*** Begin section ***

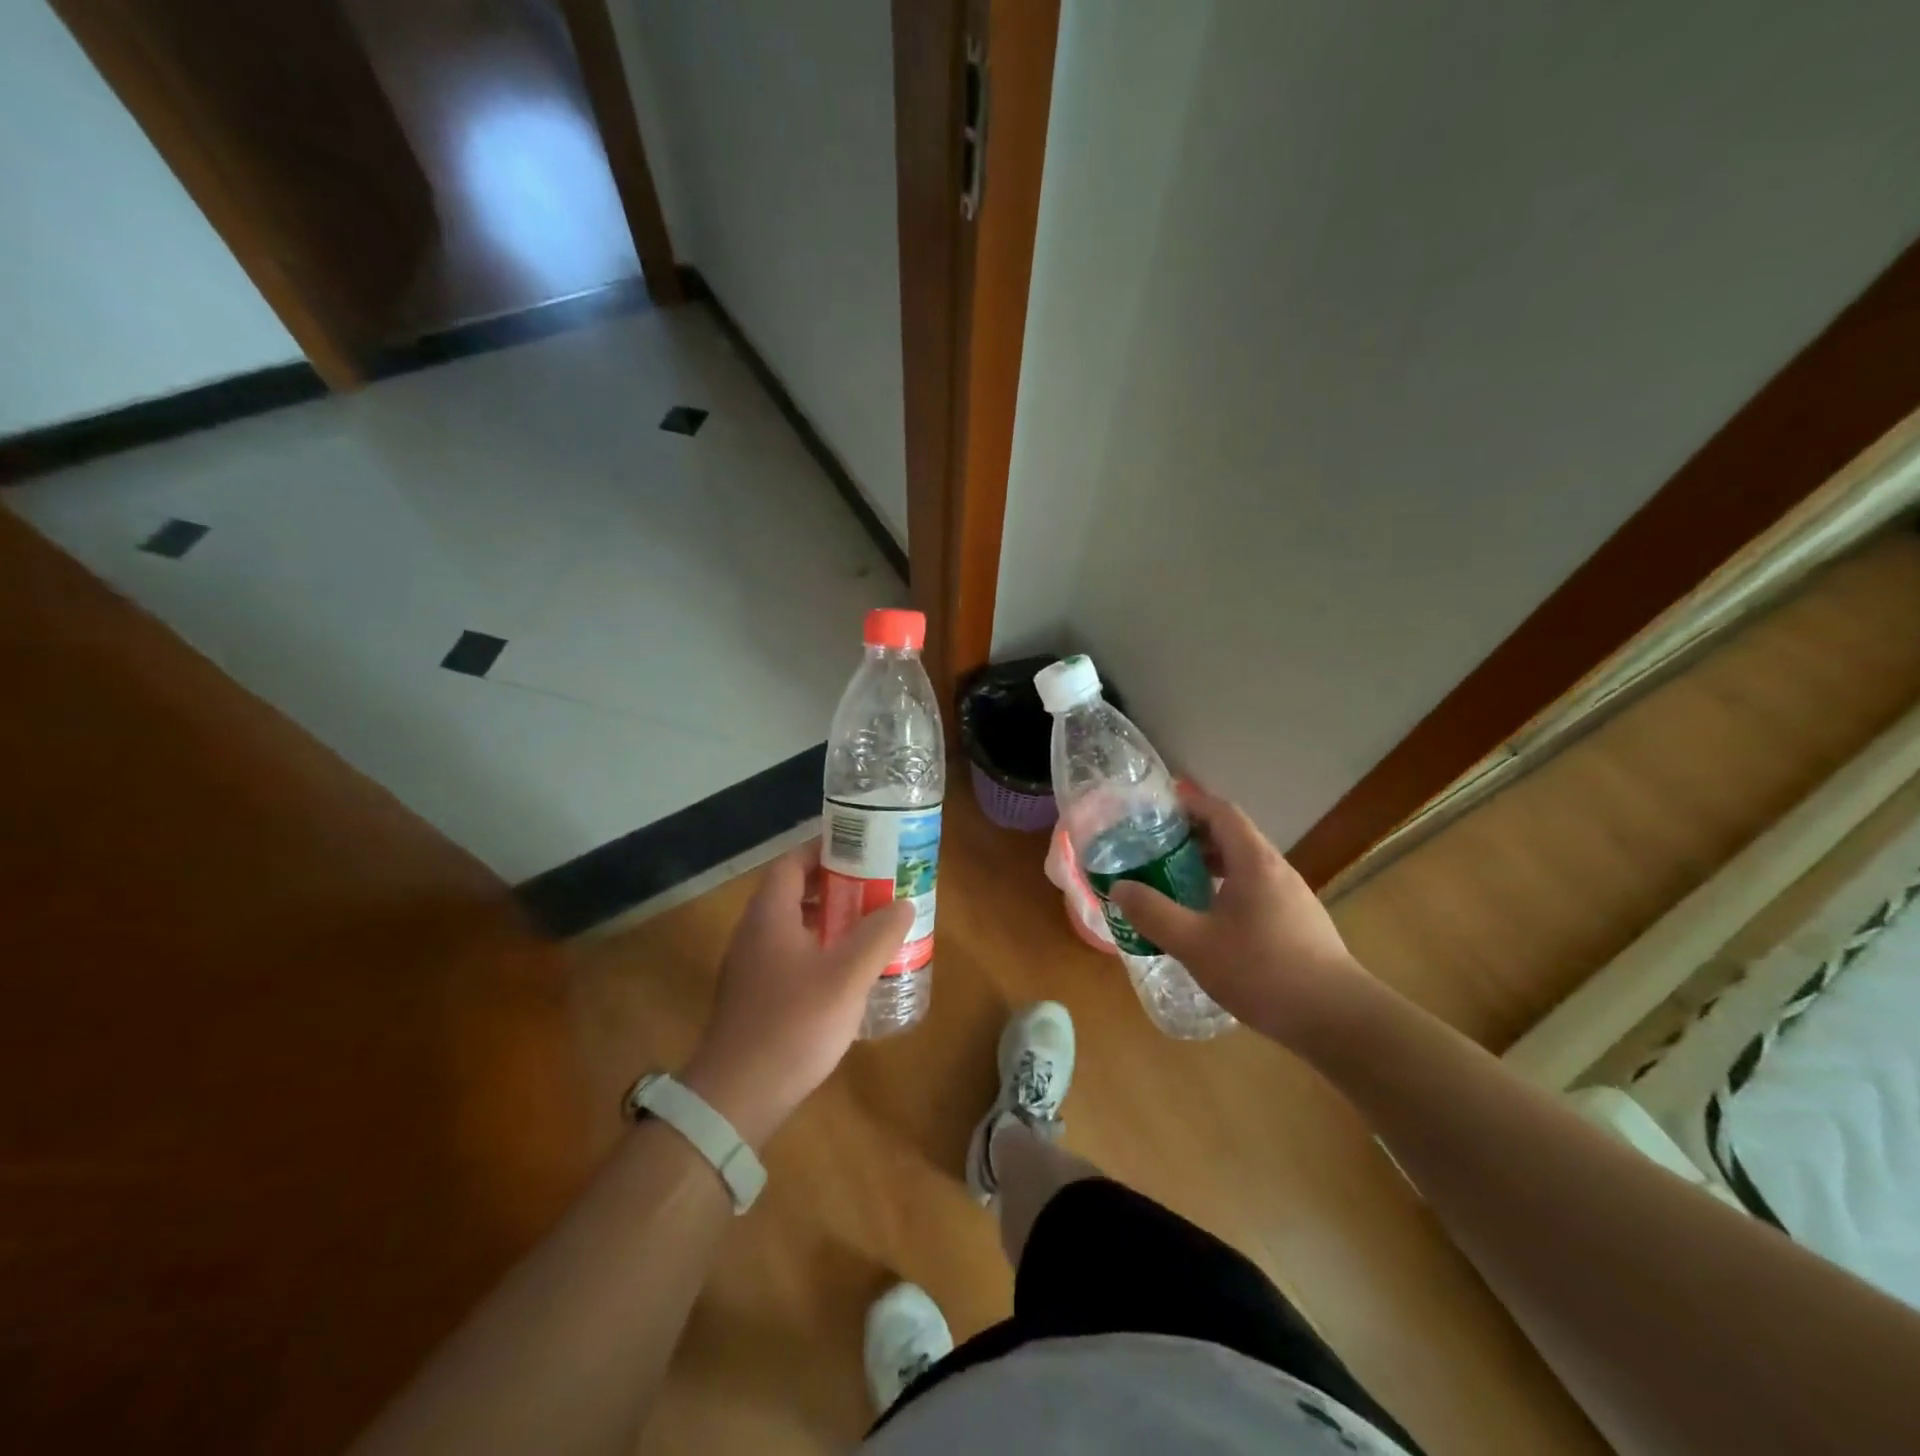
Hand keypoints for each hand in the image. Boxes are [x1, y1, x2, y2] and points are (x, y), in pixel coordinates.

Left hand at [680, 841, 912, 1146]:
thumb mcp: (847, 976)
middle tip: (875, 887)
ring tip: (869, 925)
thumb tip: (903, 904)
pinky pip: (789, 955)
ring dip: (828, 920)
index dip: (824, 849)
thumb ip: (878, 936)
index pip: (792, 862)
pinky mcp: (754, 996)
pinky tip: (847, 972)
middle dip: (835, 885)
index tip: (861, 849)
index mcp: (770, 915)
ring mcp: (750, 966)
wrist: (737, 1097)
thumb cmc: (793, 1024)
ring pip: (792, 926)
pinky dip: (818, 950)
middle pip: (793, 892)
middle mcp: (754, 932)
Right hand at [1109, 785, 1364, 1047]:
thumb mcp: (1195, 944)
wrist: (1337, 1019)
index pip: (1221, 812)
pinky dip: (1227, 887)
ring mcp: (1292, 896)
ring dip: (1210, 863)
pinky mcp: (1298, 921)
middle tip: (1155, 848)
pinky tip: (1210, 919)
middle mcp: (1276, 869)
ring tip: (1176, 881)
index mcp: (1254, 861)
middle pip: (1233, 835)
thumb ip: (1153, 914)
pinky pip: (1256, 888)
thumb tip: (1119, 888)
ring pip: (1245, 864)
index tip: (1156, 810)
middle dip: (1193, 835)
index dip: (1189, 804)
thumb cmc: (1262, 972)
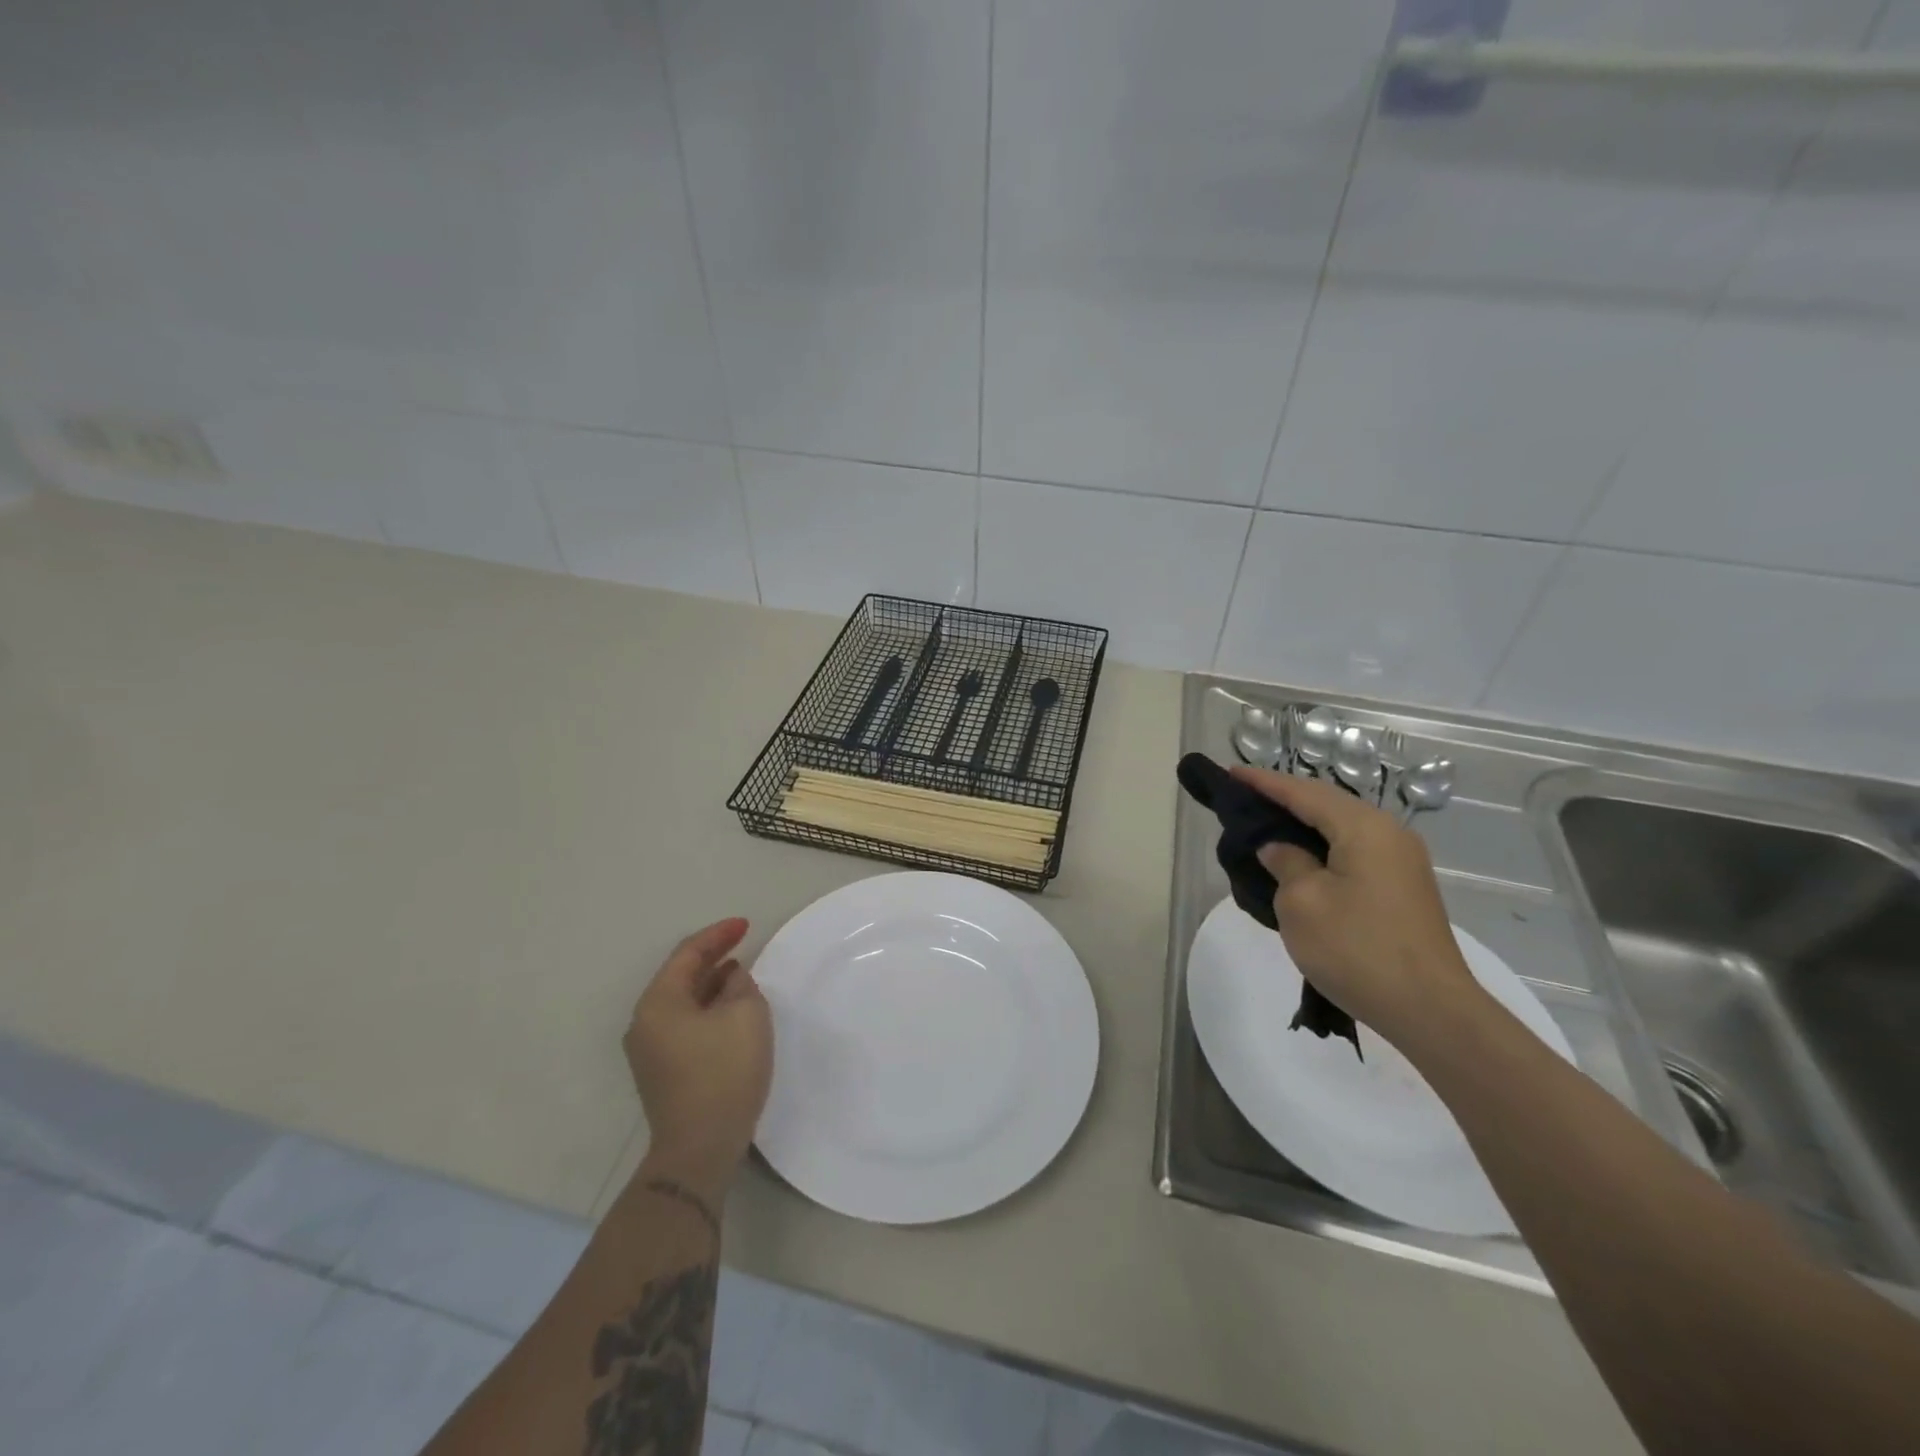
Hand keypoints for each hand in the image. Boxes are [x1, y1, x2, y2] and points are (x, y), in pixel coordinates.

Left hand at [624, 917, 772, 1198]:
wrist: (699, 1149)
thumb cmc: (723, 1072)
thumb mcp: (746, 1015)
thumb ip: (741, 985)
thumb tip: (731, 980)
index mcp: (658, 1003)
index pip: (688, 954)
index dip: (718, 934)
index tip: (746, 925)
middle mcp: (645, 1022)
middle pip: (680, 976)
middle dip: (713, 957)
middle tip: (744, 942)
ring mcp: (651, 1050)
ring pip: (684, 1002)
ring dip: (712, 984)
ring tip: (741, 973)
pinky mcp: (663, 1072)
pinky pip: (686, 1024)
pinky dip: (708, 1008)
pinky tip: (730, 1010)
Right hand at [1230, 766, 1482, 1047]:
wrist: (1430, 1011)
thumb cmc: (1357, 949)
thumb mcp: (1301, 902)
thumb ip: (1285, 863)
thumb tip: (1280, 850)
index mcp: (1364, 828)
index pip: (1303, 792)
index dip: (1264, 783)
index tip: (1231, 774)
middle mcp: (1389, 834)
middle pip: (1326, 804)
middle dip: (1283, 800)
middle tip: (1243, 799)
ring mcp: (1401, 862)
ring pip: (1340, 829)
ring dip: (1302, 826)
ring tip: (1263, 827)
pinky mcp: (1403, 888)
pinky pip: (1353, 852)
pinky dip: (1321, 848)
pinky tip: (1299, 861)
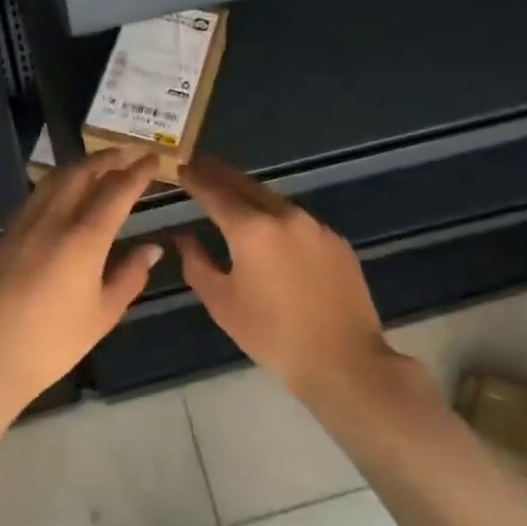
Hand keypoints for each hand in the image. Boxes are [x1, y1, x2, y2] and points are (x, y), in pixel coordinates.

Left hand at [0, 149, 163, 405]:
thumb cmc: (55, 342)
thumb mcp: (104, 313)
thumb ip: (130, 275)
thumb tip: (152, 248)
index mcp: (84, 238)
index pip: (116, 191)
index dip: (137, 172)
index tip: (153, 159)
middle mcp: (54, 220)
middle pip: (82, 173)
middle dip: (108, 158)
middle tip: (128, 153)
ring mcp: (25, 223)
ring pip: (54, 179)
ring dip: (80, 166)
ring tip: (99, 166)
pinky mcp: (7, 234)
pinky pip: (37, 195)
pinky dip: (57, 183)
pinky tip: (64, 193)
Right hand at [175, 156, 391, 397]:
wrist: (343, 360)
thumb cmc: (272, 335)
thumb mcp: (222, 302)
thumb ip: (196, 263)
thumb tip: (184, 237)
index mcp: (251, 229)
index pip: (215, 193)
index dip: (196, 179)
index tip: (182, 167)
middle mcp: (284, 216)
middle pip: (246, 185)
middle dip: (221, 175)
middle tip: (202, 165)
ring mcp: (315, 226)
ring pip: (274, 200)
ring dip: (250, 194)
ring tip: (232, 194)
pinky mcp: (336, 242)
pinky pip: (298, 220)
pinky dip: (277, 217)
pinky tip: (271, 230)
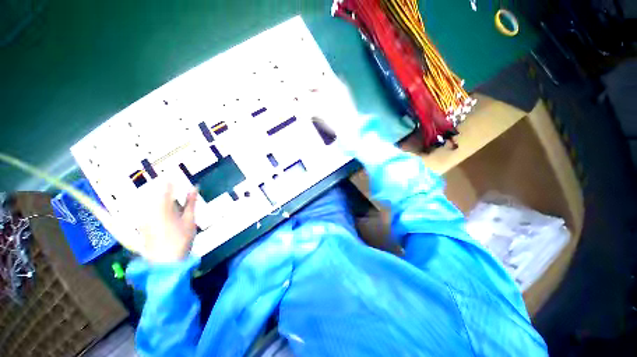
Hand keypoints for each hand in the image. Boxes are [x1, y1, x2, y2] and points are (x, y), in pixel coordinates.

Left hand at [138, 184, 197, 263]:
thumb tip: (194, 188)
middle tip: (172, 185)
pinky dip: (156, 208)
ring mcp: (144, 219)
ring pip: (151, 203)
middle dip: (164, 190)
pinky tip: (164, 212)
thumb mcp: (190, 219)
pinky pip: (148, 211)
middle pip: (156, 195)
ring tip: (170, 198)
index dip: (169, 181)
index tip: (173, 175)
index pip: (165, 189)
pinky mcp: (143, 227)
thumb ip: (191, 202)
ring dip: (160, 198)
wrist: (166, 262)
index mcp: (163, 208)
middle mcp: (150, 211)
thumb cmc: (181, 239)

*** End section ***

— Task goal —
Find each line of the data above that holds the word "Right", then copy it.

— Result of this exercise —
Right hand at [1109, 785, 1364, 1047]:
Right hand at [1230, 766, 1482, 1047]:
Right hand at [175, 156, 391, 397]:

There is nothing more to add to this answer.